* _Information given_:
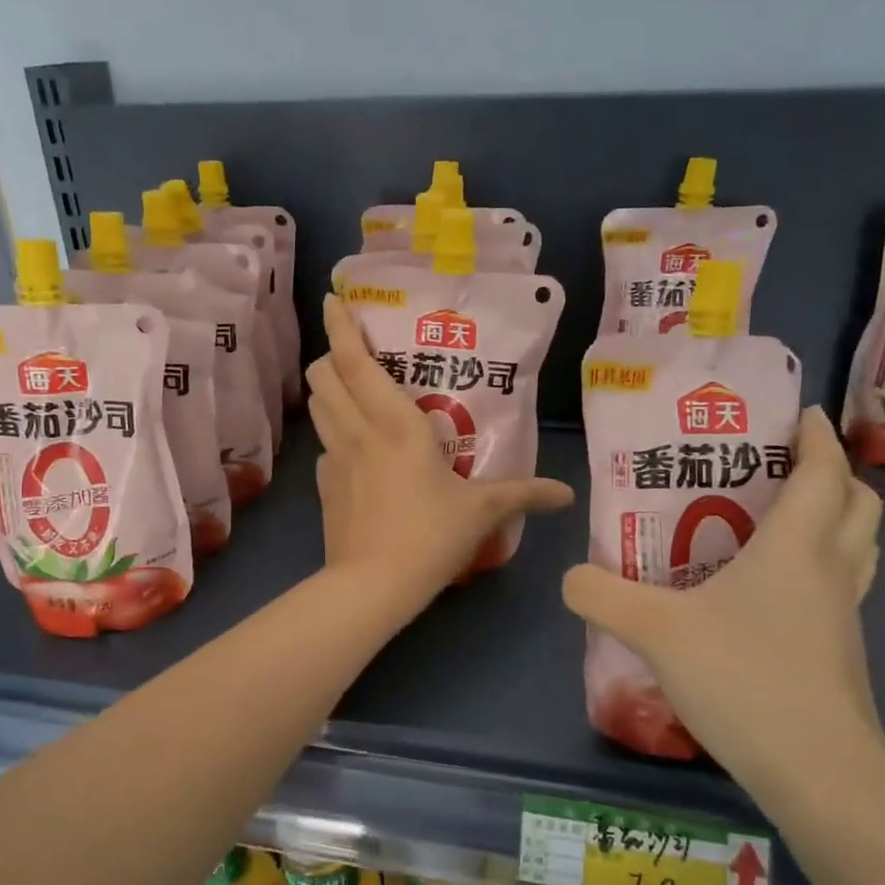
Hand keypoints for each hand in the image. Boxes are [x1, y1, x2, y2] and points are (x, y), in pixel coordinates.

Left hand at [306, 295, 573, 616]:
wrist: (372, 586)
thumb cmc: (429, 536)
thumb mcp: (482, 512)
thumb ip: (524, 494)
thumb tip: (566, 494)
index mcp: (394, 423)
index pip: (355, 362)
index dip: (341, 327)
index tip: (333, 299)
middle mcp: (356, 431)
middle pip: (323, 376)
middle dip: (331, 356)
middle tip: (356, 356)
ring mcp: (333, 458)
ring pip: (317, 406)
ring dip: (327, 389)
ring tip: (351, 389)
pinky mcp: (322, 486)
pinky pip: (324, 446)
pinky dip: (334, 435)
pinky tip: (356, 452)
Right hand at [562, 407, 884, 808]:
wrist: (820, 776)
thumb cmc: (745, 680)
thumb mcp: (654, 630)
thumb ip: (602, 594)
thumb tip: (571, 577)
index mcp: (797, 548)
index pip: (826, 473)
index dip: (818, 438)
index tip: (800, 414)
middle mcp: (831, 572)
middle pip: (858, 505)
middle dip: (832, 475)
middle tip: (779, 467)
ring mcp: (843, 617)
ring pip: (858, 548)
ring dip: (832, 521)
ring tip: (776, 519)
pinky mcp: (840, 654)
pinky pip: (839, 588)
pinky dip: (818, 568)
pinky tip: (765, 592)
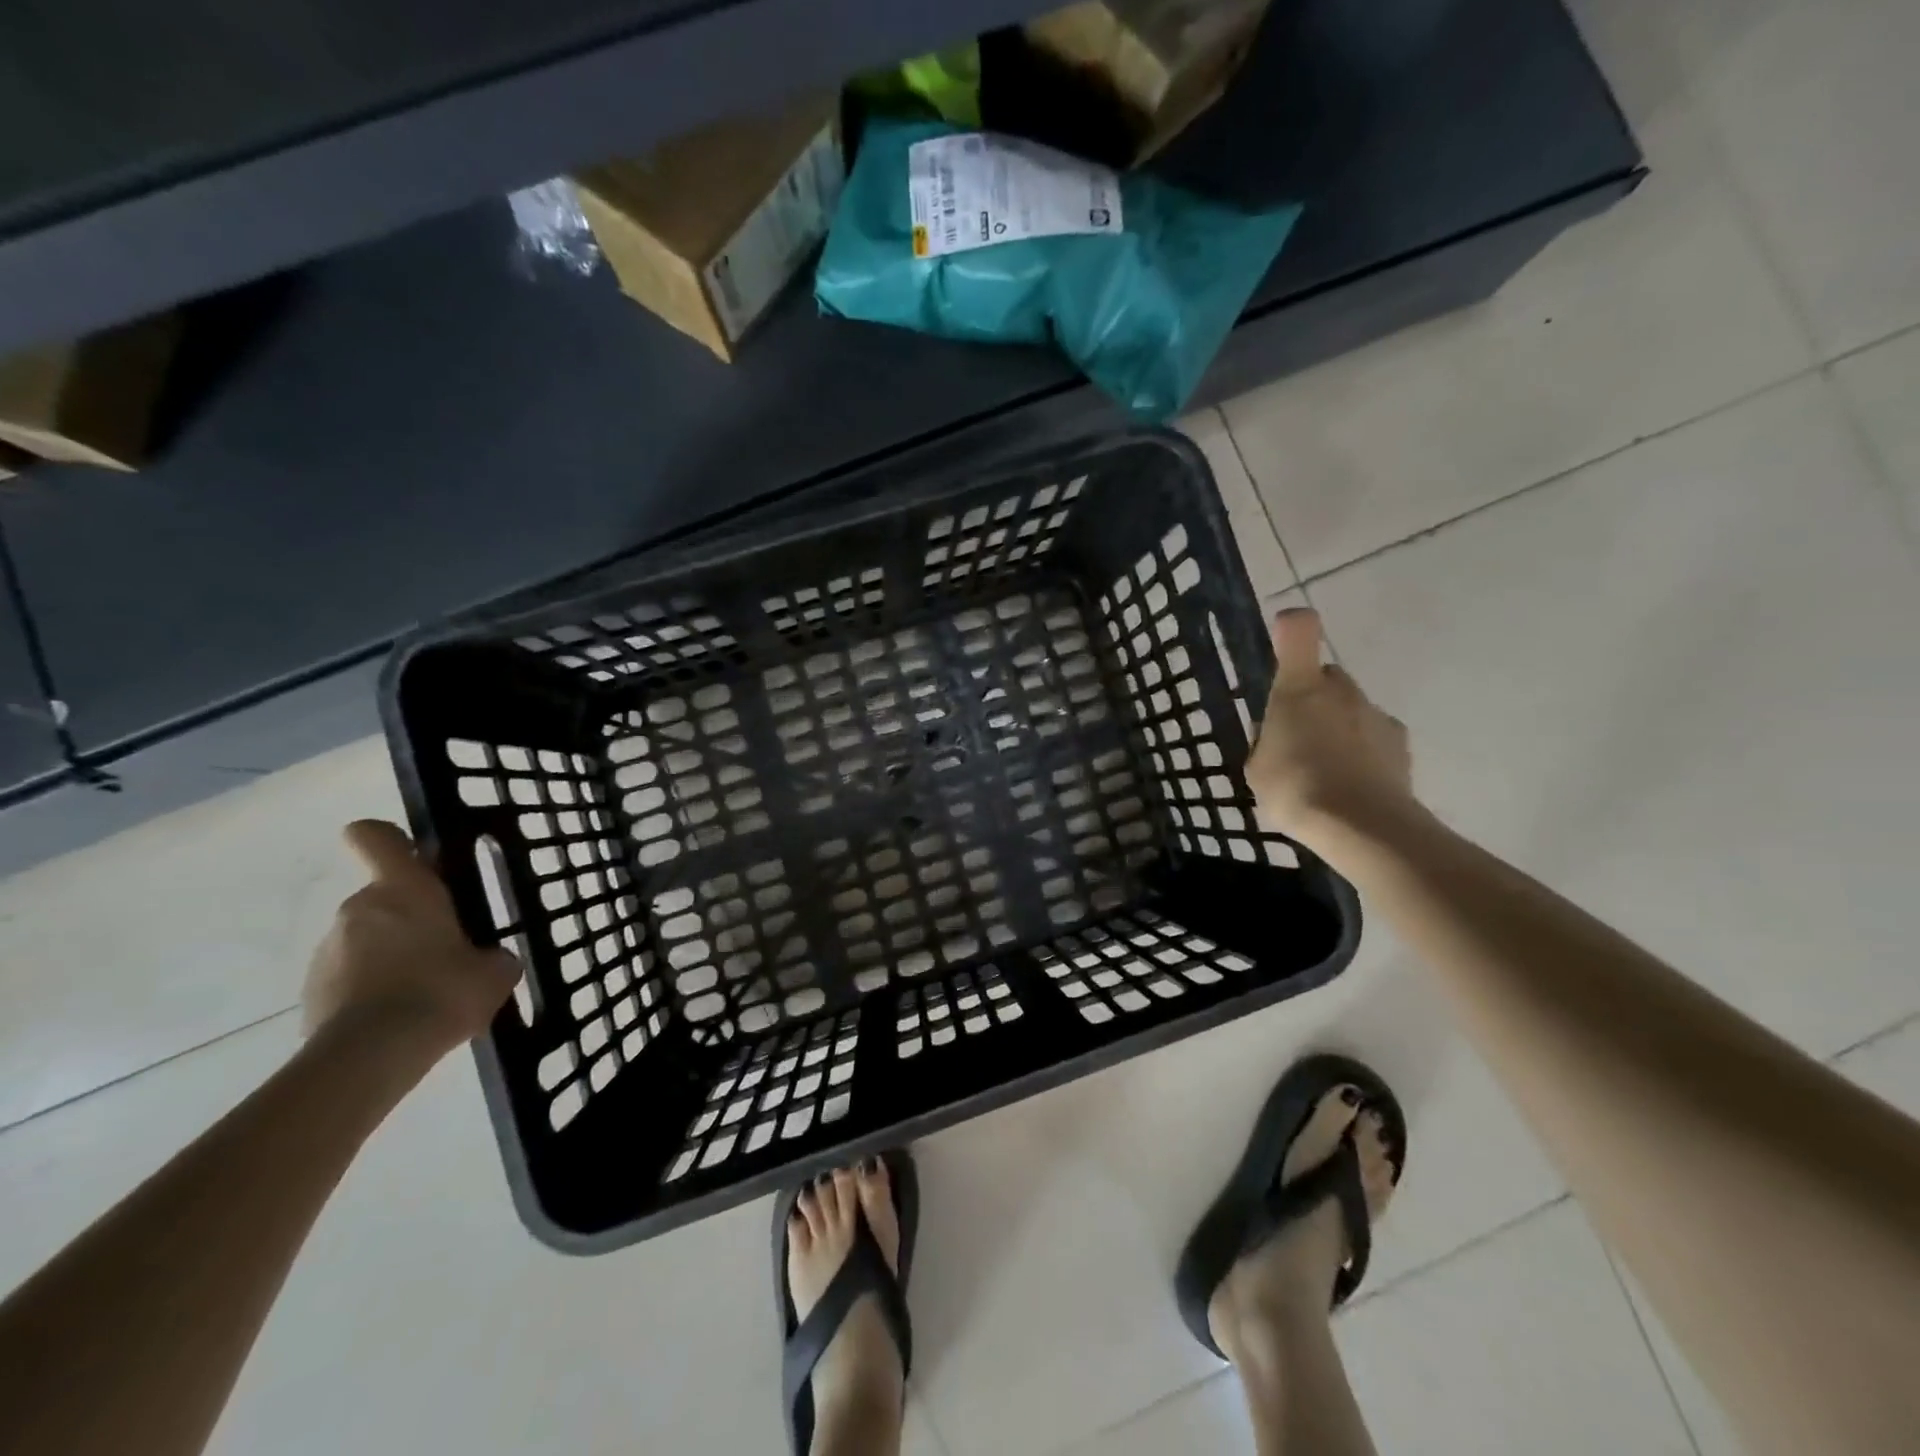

* _Requirement_: Would you write out each entry word for word and omit the images?

* _Solution_:
Hand keypoints for each hand in the image. Boxes are [x1, y1, x2, y2] and points are (x, y), in pixel coordinates.

Left hand at [306, 295, 573, 616]:
wrist: (372, 586)
thumb cmc: (429, 536)
thumb mcp: (482, 512)
thumb ip: (524, 494)
thumb tip: (566, 494)
index mcp: (394, 423)
index pip: (355, 362)
index dip: (341, 327)
index tip: (333, 299)
middle mcp: (356, 431)
middle pip: (323, 376)
middle dip: (331, 356)
middle tip: (356, 356)
ring mcp: (333, 458)
ring pip: (317, 406)
ring dip: (327, 389)
ring tip: (351, 389)
pinky mcp: (322, 486)
pinky pip: (324, 446)
pinky dip: (334, 435)
pinky tip: (356, 452)
Right hand at [562, 407, 884, 808]:
wrist: (820, 776)
thumb cmc: (745, 680)
thumb mcp: (654, 630)
thumb ip: (602, 594)
thumb tip: (571, 577)
index mcp: (797, 548)
index pip: (826, 473)
index dip: (818, 438)
index tip: (800, 414)
middle mcp: (831, 572)
middle pip: (858, 505)
middle dip: (832, 475)
middle tip: (779, 467)
ring mcp: (843, 617)
ring pip: (858, 548)
ring dip: (832, 521)
ring tip: (776, 519)
pinky mcp: (840, 654)
pinky pip: (839, 588)
pinky dip: (818, 568)
pinky tip: (765, 592)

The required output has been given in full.